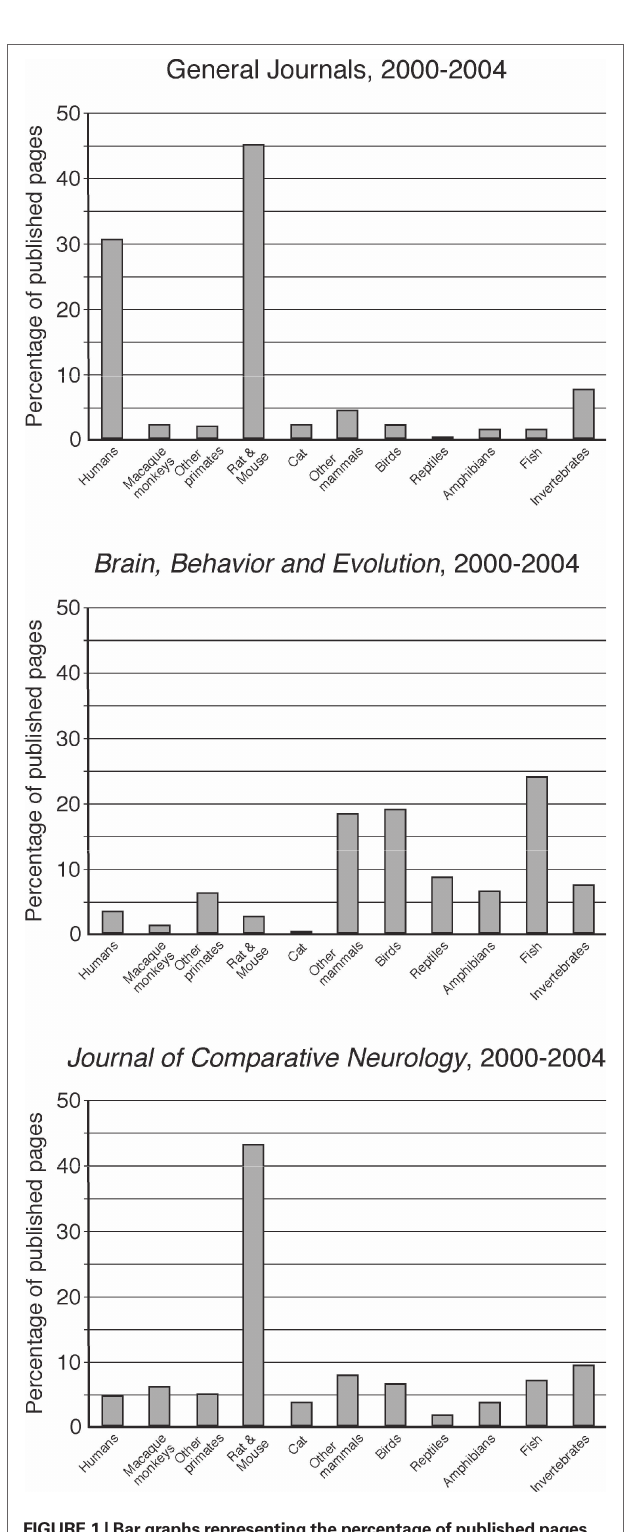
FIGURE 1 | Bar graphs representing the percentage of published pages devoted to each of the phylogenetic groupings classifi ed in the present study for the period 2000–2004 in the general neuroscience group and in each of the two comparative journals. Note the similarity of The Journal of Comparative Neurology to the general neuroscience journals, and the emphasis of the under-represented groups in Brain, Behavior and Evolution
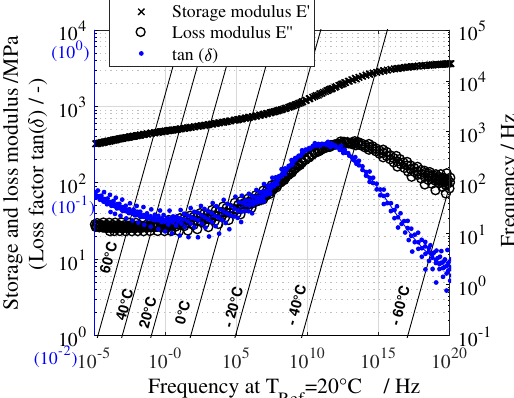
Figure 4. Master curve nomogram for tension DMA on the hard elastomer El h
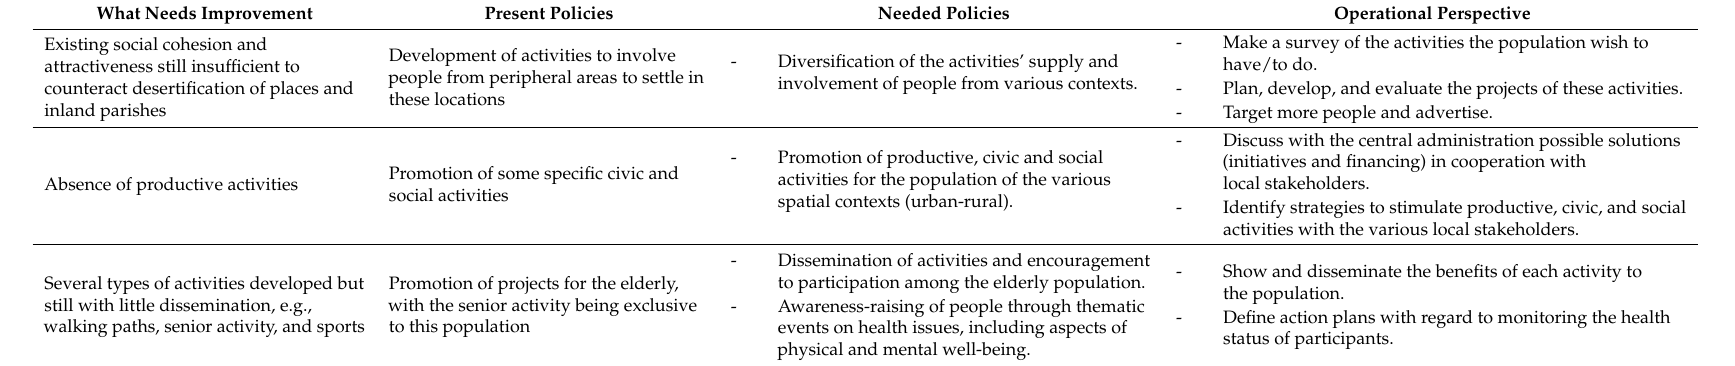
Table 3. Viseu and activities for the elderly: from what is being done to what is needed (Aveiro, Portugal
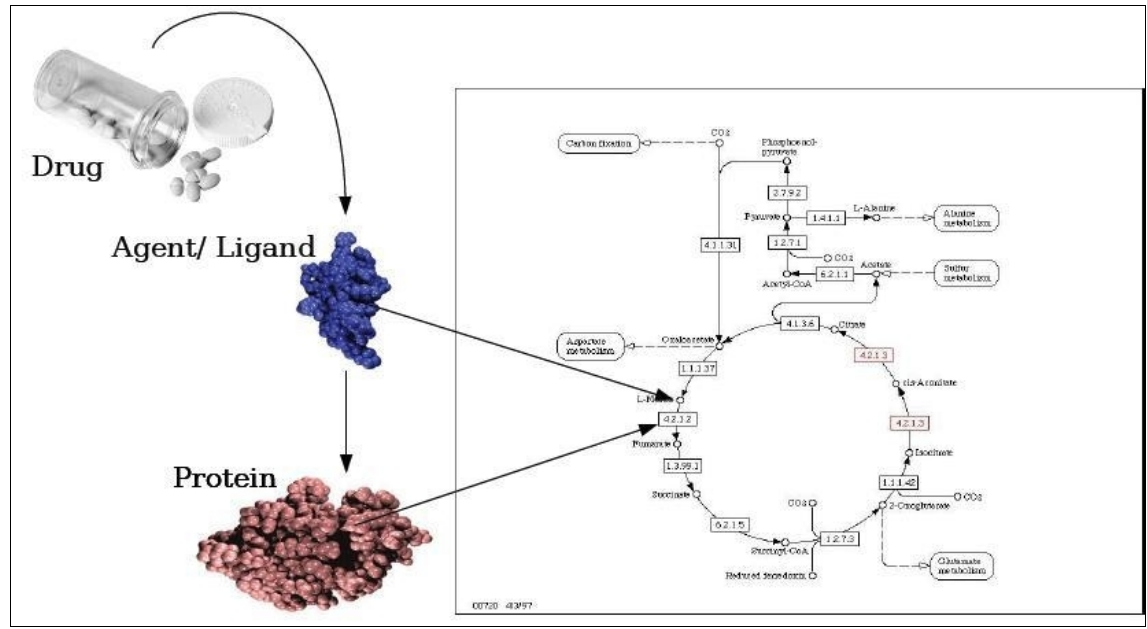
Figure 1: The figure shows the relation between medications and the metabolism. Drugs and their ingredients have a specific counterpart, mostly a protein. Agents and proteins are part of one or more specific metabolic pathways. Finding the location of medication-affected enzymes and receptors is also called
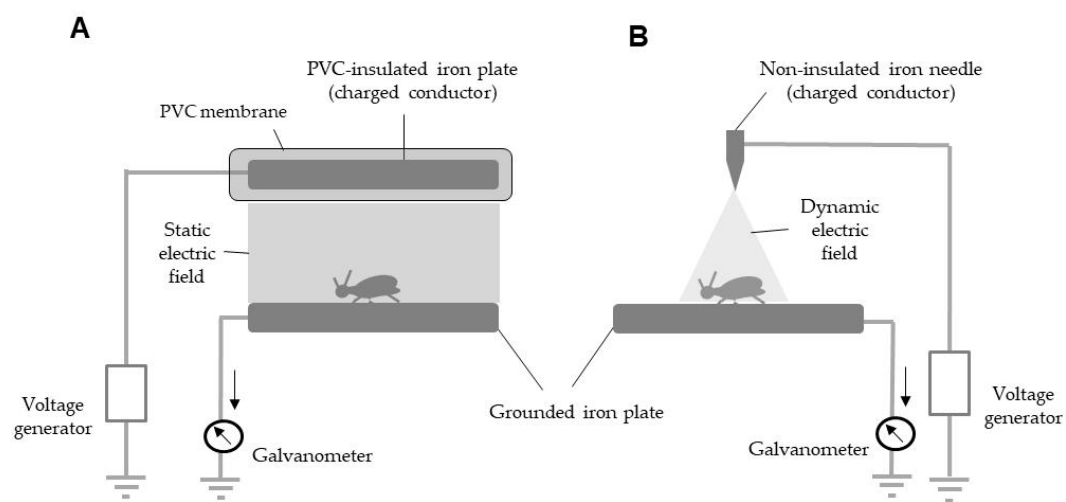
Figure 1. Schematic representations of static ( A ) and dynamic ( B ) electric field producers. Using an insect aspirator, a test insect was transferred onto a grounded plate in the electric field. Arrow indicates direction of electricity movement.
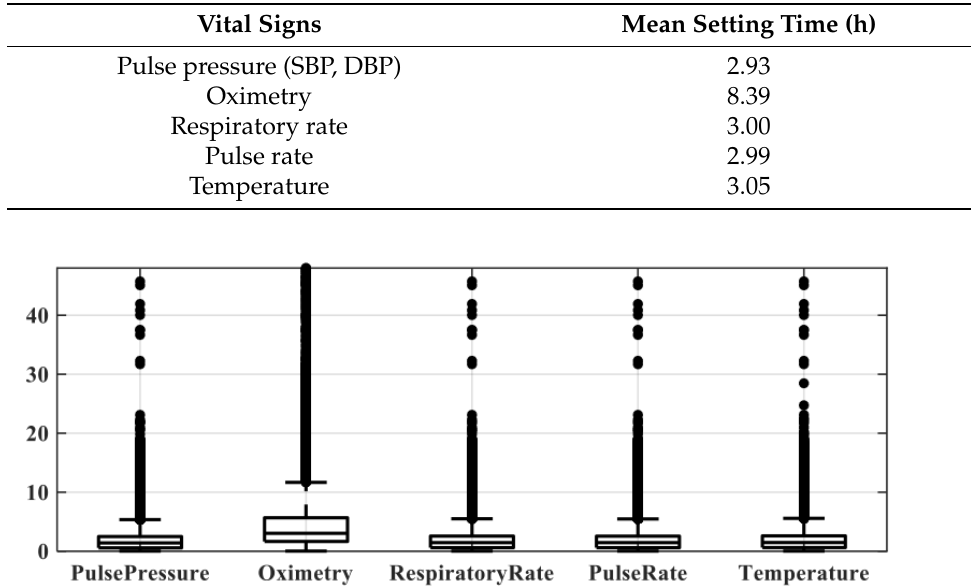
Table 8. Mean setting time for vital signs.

_ _ _ _ _ _ _

● Task instructions
If a line in the listing holds the word "Table", list that line.

● Answer for the task
Table 3. Viseu and activities for the elderly: from what is being done to what is needed (Aveiro, Portugal
Table 8. Mean setting time for vital signs.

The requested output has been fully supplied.